La verdad sobre Lutero

Juan Pablo L. Torrillas.

Reseño hoy una obra fundamental para quien quiera contestar a la siguiente pregunta: ¿quién fue y qué quería Martín Lutero? Ese es el objetivo que se propone Ángela Pellicciari en La verdad sobre Lutero (VozdePapel), tema que aborda con incuestionable rigor histórico, teológico y honradez intelectual.

Es cierto que las características del papado en tiempo de Lutero son las del nepotismo, la mundanidad, el mecenazgo, la sed de poder y una vida a menudo libertina, pero a lo largo del ensayo comprobamos con claridad que Lutero, lejos de ser un reformador de la Iglesia (como sí lo fueron, por ejemplo, San Francisco de Asís o Santa Teresa de Jesús) se comportó como un auténtico revolucionario entregado a pasiones violentas y contradicciones insalvables: en nombre de la libertad confiere al príncipe un poder absoluto; en nombre de la verdad del Evangelio difunde el odio contra Roma, contra la Iglesia y su historia; en nombre de la moral evangélica justifica la mentira y la bigamia; en nombre de la nación alemana provoca una guerra civil que hace explotar Alemania en una miríada de estados.
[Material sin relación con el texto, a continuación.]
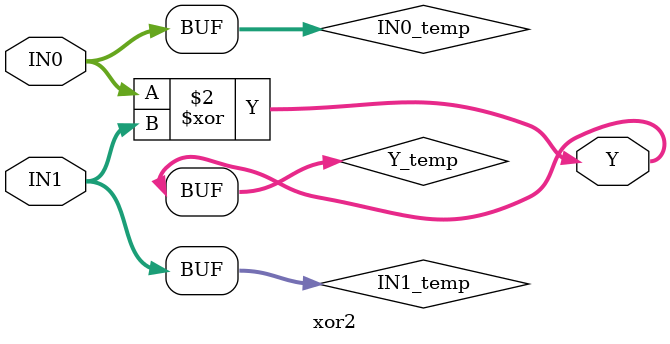
<source format=v>
module xor2(IN0,IN1,Y);
  parameter N = 8;
  parameter DPFLAG = 1;
  parameter GROUP = "dpath1";
  parameter
        d_IN0 = 0,
        d_IN1 = 0,
        d_Y = 1;
  input [(N - 1):0] IN0;
  input [(N - 1):0] IN1;
  output [(N - 1):0] Y;
  wire [(N - 1):0] IN0_temp;
  wire [(N - 1):0] IN1_temp;
  reg [(N - 1):0] Y_temp;
  assign #(d_IN0) IN0_temp = IN0;
  assign #(d_IN1) IN1_temp = IN1;
  assign #(d_Y) Y = Y_temp;
  always
    @(IN0_temp or IN1_temp)
      begin
      Y_temp = (IN0_temp ^ IN1_temp);
      end
endmodule

</source>
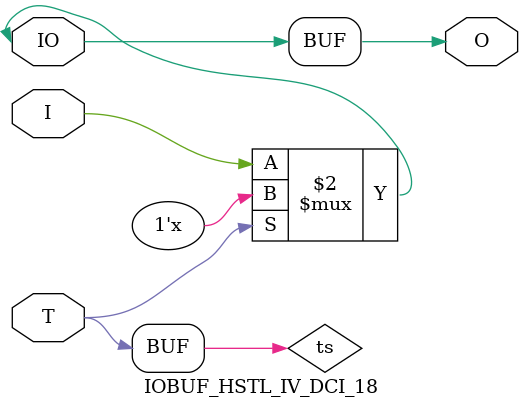
<source format=v>

/*

FUNCTION	: INPUT TRI-STATE OUTPUT BUFFER

*/

`celldefine
`timescale  100 ps / 10 ps

module IOBUF_HSTL_IV_DCI_18 (O, IO, I, T);

    output O;

    inout  IO;

    input  I, T;

    or O1 (ts, 1'b0, T);
    bufif0 T1 (IO, I, ts);

    buf B1 (O, IO);

endmodule

</source>
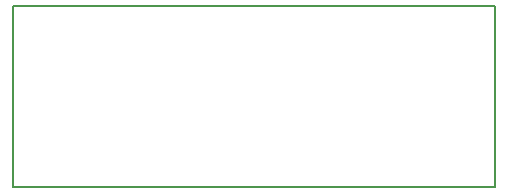
<source format=gbo>
G04 MADE WITH FRITZING*
G04 WWW.FRITZING.ORG*
G04 DOUBLE SIDED*
G04 HOLES PLATED*
G04 CONTOUR ON CENTER OF CONTOUR VECTOR*
%ASAXBY*%
%FSLAX23Y23*%
%MOIN*%
%OFA0B0*%
%SFA1.0B1.0*%
%ADD10R,1.613690X0.612776X1.597690X0.596776*%
%ADD11C,0.008000*%
%LNSILK0*%
G90*
G70*
G54D11*
X4Y609D02*
X1610Y609D01*
X1610Y4D01*
X4Y4D01*
X4Y609D01*
D02*
G04 End of Silk0*
M02*
</source>
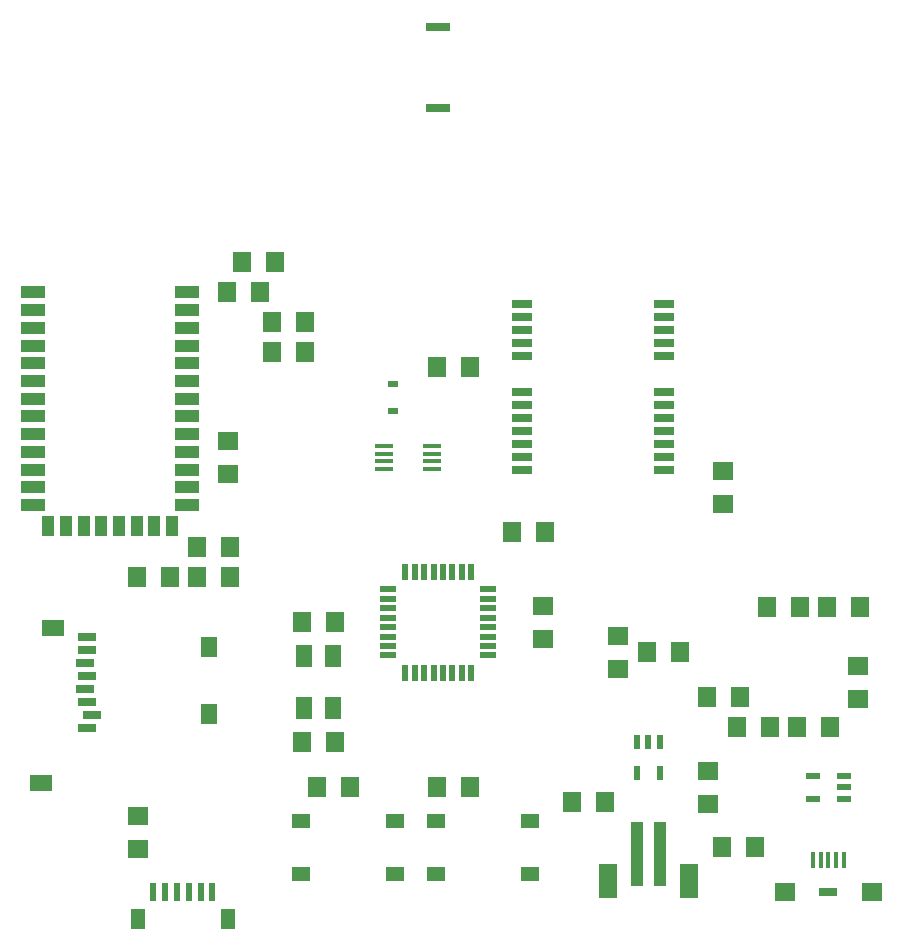
<source format=gtp>
G75*
%MOIN*%
%OFA0B0*%
%FSLAX25Y25*%
%IPPOS*%
%LPD*%
%AMOC8*
5,1,8,0,0,1.08239X$1,22.5*
%
%ADD10R,0.06299X0.11811*%
%ADD11R,0.03937X0.21654*%
%ADD12R,0.06000X0.01800*%
%ADD13R,0.07874X0.02953*%
%ADD14R,0.01575X0.05709*%
%ADD15R,0.07087X0.05906*%
%ADD16R,0.05906X0.02756*%
%ADD17R,0.06102X0.05118*%
%ADD18R,0.07087X0.03150*%
%ADD19R,0.05512X0.07087*%
%ADD20R,0.07480X0.05512*%
%ADD21R,0.05906X0.03150*%
%ADD22R,0.07874X0.03937*%
%ADD23R,0.03937X0.07087*%
%ADD24R,0.04724X0.02165*%
%ADD25R,0.02165X0.04724*%
%ADD26R,0.07087X0.06299*%
%ADD27R,0.06299X0.07087*%
%ADD28R,0.03268X0.02480*%
%ADD29R,0.07098X0.06299*%
%ADD30R,0.06299X0.07098*%
%ADD31R,0.05800X0.02000*%
%ADD32R,0.02000X0.05800*%
%ADD33R,0.05512X0.07480*%
%ADD34R,0.02362X0.06102*%
%ADD35R,0.04724X0.07087*%
D10*
X0214510Y0049321D03*
X0241282Y0049321D03*
D11*
X0231833Y0058258D03*
X0223959Y0058258D03*
D12*
X0155896Y0186584D03*
X0155896Y0189084D03*
X0155896Y0191684D03*
X0155896Y0194184D03*
X0139896Y0194184D03*
X0139896Y0191684D03*
X0139896Y0189084D03*
X0139896Y0186584D03*
D13*
X0157896Y0306998D03*
X0157896Y0333770D03*
D14*
X0282778Y0056112D03*
X0285337Y0056112D03*
X0287896Y0056112D03*
X0290455Y0056112D03*
X0293014Y0056112D03*
D15*
X0302400Y0045384D03*
X0273392Y0045384D03*
D16*
X0287896Y0045384D03*
D17*
X0188546Y0051526D03*
X0188546Y0069242D03*
X0157246Y0069242D03*
X0143546Y0069242D03*
X0143546Y0051526D03*
X0157246Y0051526D03*
X0112246Y0051526D03*
X0112246Y0069242D03*
D18*
X0185849Y0186250D03*
X0185849Y0190581D03*
X0185849Y0194911D03*
X0185849Y0199242D03*
X0185849Y0203573D03*
X0185849Y0207904D03*
X0185849Y0212234D03*
X0185849Y0224045D03*
X0185849Y0228376D03*
X0185849Y0232707D03*
X0185849Y0237037D03*
X0185849Y0241368D03*
X0233093Y0241368D03*
X0233093Y0237037D03*
X0233093Y0232707D03*
X0233093Y0228376D03*
X0233093Y0224045D03*
X0233093Y0212234D03*
X0233093Y0207904D03*
X0233093Y0203573D03*
X0233093Y0199242D03*
X0233093Y0194911D03*
X0233093Y0190581D03*
X0233093Y0186250D03*
D19*
X0081321Y0127313D03*
X0081321Y0104872D03*
D20*
X0029550Y0133612D03*
X0025613Y0081841D03*
D21*
X0040770Y0100187D03*
X0042345Y0104518D03*
X0040770Y0108848D03*
X0039983Y0113179D03*
X0040770Y0117510D03*
X0039983Y0121841D03*
X0040770Y0126171D03*
X0040770Y0130502D03*
D22*
X0022896Y0174518D03*
X0022896Y0180423D03*
X0022896Y0186329D03*
X0022896Y0192234D03*
X0022896Y0198140D03*
X0022896Y0204045D03*
X0022896Y0209951D03*
X0022896Y0215856D03*
X0022896Y0221762D03*
X0022896Y0227667D03*
X0022896Y0233573D03*
X0022896Y0239478D03*
X0022896Y0245384D03*
X0074077Y0245384D03*
X0074077Y0239478D03*
X0074077Y0233573D03*
X0074077Y0227667D03*
X0074077Y0221762D03*
X0074077Y0215856D03*
X0074077Y0209951D03*
X0074077Y0204045D03*
X0074077Y0198140D03*
X0074077Y0192234D03*
X0074077Y0186329D03*
X0074077Y0180423D03*
X0074077Y0174518D03*
D23*
X0069156Y0167628D03*
X0063250Y0167628D03*
X0057345Y0167628D03*
X0051439Y0167628D03*
X0045534Y0167628D03*
X0039628Y0167628D03*
X0033723Y0167628D03*
X0027817Y0167628D03*
D24*
X0282778Y0084124D03*
X0282778Y0076644D03*
X0293015Y0076644D03*
X0293015Y0080384D03*
X0293015Y0084124D03*
D25*
X0231636Y0085265D03*
X0224156Y0085265D03*
X0224156Y0095502D03*
X0227896Y0095502D03*
X0231636Y0095502D03*
D26*
X0192896Y0129872D03*
X0192896Y0140896D03*
X0252896Y0174872D03*
X0252896Y0185896D03*
X0297896Y0120896D03*
X0297896Y0109872D03*
X0087896Y0184872D03*
X0087896Y0195896D03*
X0057896Y0070896D03*
X0057896Y0059872D03*
D27*
X0112384Y0095384D03*
X0123408Y0095384D03*
X0128408Y0080384D03*
X0117384Y0080384D03*
X0157384Y0080384D03*
X0168408Y0080384D03*
X0202384Y0075384D03*
X0213408Y0075384D03*
X0247384Y0110384D03*
X0258408Y0110384D03*
X0257384Y0100384D03*
X0268408Y0100384D03*
X0277384Y0100384D03*
X0288408Y0100384D03*
X0287384Y0140384D03*
X0298408Y0140384D03*
X0238408Y0125384D03*
X0227384Y0125384D03*
X0193408Y0165384D03*
X0182384Y0165384D03*
X0168408Y0220384D03*
X0157384Y0220384D03*
X0113408Y0225384D03*
X0113408Y0235384D03*
X0102384Y0235384D03*
X0102384Y0225384D03*
X0098408Y0245384D03*
X0087384Y0245384D03*
X0092384Y0255384D03*
X0103408Y0255384D03*
X0088408Y0160384D03*
X0088408Y0150384D03*
X0077384Y0150384D03*
X0068408Y0150384D03*
X0077384Y0160384D03*
X0057384Y0150384D03*
X0112384Y0135384D03*
X0123408Y0135384D03*
X0252384Y0060384D03*
X0263408Y0060384D03*
D28*
X0142896Y0205856D03*
X0142896Y0214911D03*
D29*
X0217896Y0130982D03*
X0217896Y0119785D03*
X0247896Y0085982D03*
X0247896Y0074785D03*
D30*
X0267298Y0140384D03*
X0278494Y0140384D03*
D31*
X0174596Y0140084D03*
X0174596Y0136984D03*
X0174596Y0133784D03*
X0174596Y0130684D03*
X0174596Y0127484D03*
X0174596Y0124384D03*
X0174596Y0143284D03*
X0174596Y0146384D03*
X0141196Y0146384D03*
X0141196Y0143284D03*
X0141196Y0140084D03*
X0141196Y0136984D03*
X0141196Y0133784D03*
X0141196Y0130684D03*
X0141196Y0127484D03*
X0141196Y0124384D03*
D32*
X0146896Y0118684D03*
X0149996Y0118684D03*
X0153196Y0118684D03*
X0156296Y0118684D03*
X0159496Y0118684D03*
X0162596Y0118684D03*
X0165796Y0118684D03*
X0168896Y0118684D03*
X0168896Y0152084D03*
X0165796Y0152084D03*
X0162596Y0152084D03*
X0159496Y0152084D03*
X0156296Y0152084D03*
X0153196Y0152084D03*
X0149996Y0152084D03*
X0146896Y0152084D03*
D33*
X0122620Y0124045D03*
X0113172Y0124045D03*
X0113172Y0106722D03*
X0122620Y0106722D03*
D34*
X0082581Y0045384D03*
X0078644Y0045384D03*
X0074707Y0045384D03*
X0070770Y0045384D03*
X0066833Y0045384D03*
X0062896Y0045384D03*
D35*
X0057778Y0036624D03*
X0087699Y0036624D03*
M02*

</source>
Vencer por todos los medios: este es el imperativo de las naciones reformadas. Incluidos la calumnia y la falsificación de la historia. La leyenda negra inventada contra España forma parte de este proyecto: “La ciencia histórica parece ser una conjura de los hombres contra la verdad”, escribe León XIII el 18 de agosto de 1883.

Especialmente instructivos son los capítulos que abordan la importancia del Dinero en la revuelta luterana; el nacionalismo religioso alemán, frente a lo católico, lo universal del mensaje de Jesús; la negación de la supremacía de Pedro como Vicario de Cristo, así como su odio obsesivo hacia la figura del Papa (al que consideraba el anticristo); su visión del sacerdocio universal, frente al ministerial, y su democratización de la Iglesia, nada de jerarquías; la teoría de la doble predestinación; la primacía de la libertad frente a la verdad, el libre examen; la justificación por la fe, que no por las obras; la purificación del culto; el capítulo en el que se analiza su odio a los judíos (“evita los judíos como si fueran la peste, y tienes que saber que en todas partes donde tienen las sinagogas, allí no es otra cosa que una guarida de demonios”), o el que aborda su rechazo a los sacramentos.

El 31 de enero de 1521, el papa León X emite la bula de excomunión Decet Romanum Pontificem por la que Lutero deja de formar parte del cuerpo de Cristo en la tierra, y pocos años después el Concilio de Trento (1545-1563) se convoca para poner orden, frenar la herejía y dar continuidad al Magisterio y a la sana doctrina, pues nadie va al Padre sin la verdad.

Publicado en la “La Tribuna de Albacete” el 18 de febrero de 2017.